◆ **JOBS**:
a - Reproduce the Spark Summit post word for word, everything from "Then I went" down to "think I knew.".
b - In the Spark Summit post, which college hosted the conference?

==== DOCUMENT TEXT ====

Spark Summit Conference
Women, women, women…and girl power. That seems to be on the radar these days not only in tech but all over the place. My head is spinning.
This past week I went to see my husband get interviewed by Rachel Sklar discussing how to Change the Ratio. Love that name.
On the other hand I am also involved with a conference in January that focuses on Women Entrepreneurs and Investors which I am really excited about. Showcasing a variety of people, men and women (mostly women) who have created interesting properties from an idea.
Then I went to the Spark Summit Conference on Friday, hosted by Hunter College. The event was mostly academia focused on sexualization protest: action, resistance, knowledge. The day was focused around different panels and workshops pertaining to supporting womens well being.
I didn't love the prominent scientists panels in hindsight. They each shared their latest research findings about the sexualization of girls in our culture. How young girls see themselves after looking at certain pictures such as athletes who are made to look sexual vs in their true environment doing sports. Barbie's sexuality who has the perfect body which is completely unattainable including her molding feet that always fit into a high heeled shoe. A lot of their findings I found just confirmed most things that I fundamentally think I knew.

==== RECORDS ====

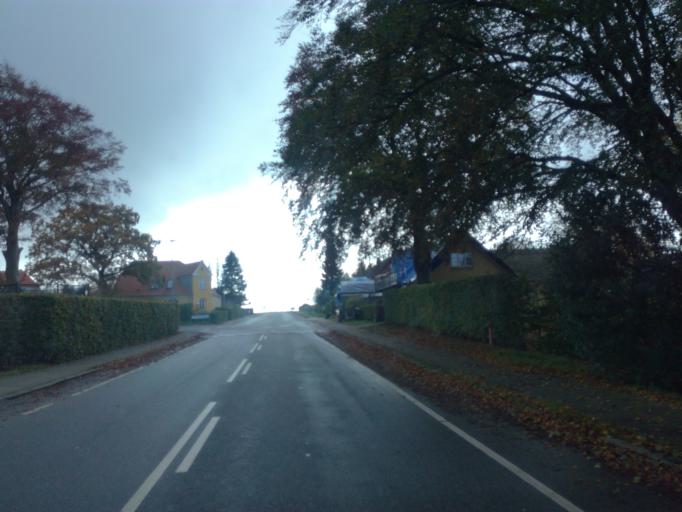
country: DK
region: South Denmark
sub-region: Vejle Kommune
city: Vejle
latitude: 55.6719
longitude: 9.5748
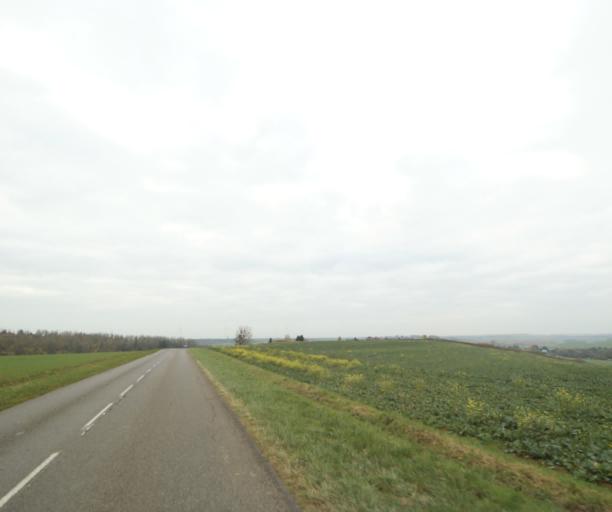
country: FR
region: Lorraine
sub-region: Departement de Meurthe-et-Moselle
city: Mancieulles
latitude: 49.2921
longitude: 5.9069
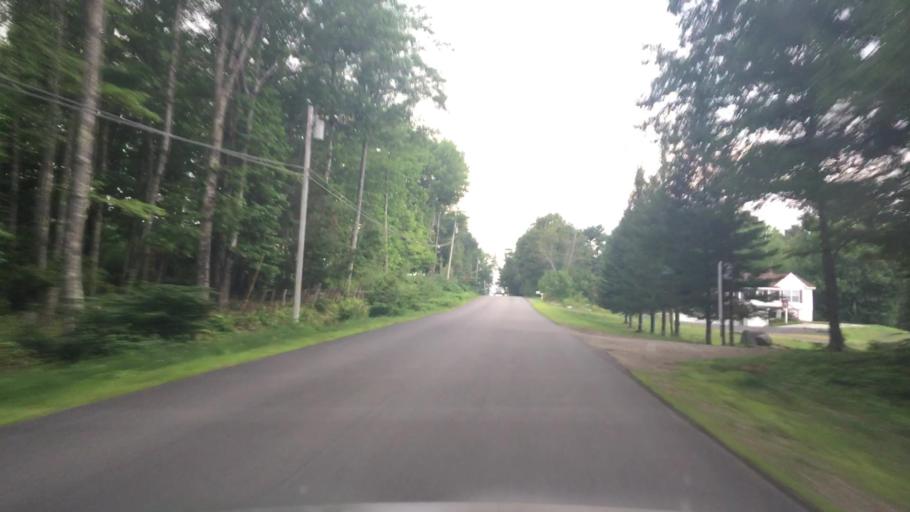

====

◆ **COMPLETED EXERCISE**:
a -
Then I went to the Spark Summit Conference on Friday, hosted by Hunter College. The event was mostly academia focused on sexualization protest: action, resistance, knowledge. The day was focused around different panels and workshops pertaining to supporting womens well being.
I didn't love the prominent scientists panels in hindsight. They each shared their latest research findings about the sexualization of girls in our culture. How young girls see themselves after looking at certain pictures such as athletes who are made to look sexual vs in their true environment doing sports. Barbie's sexuality who has the perfect body which is completely unattainable including her molding feet that always fit into a high heeled shoe. A lot of their findings I found just confirmed most things that I fundamentally think I knew.

b - Hunter College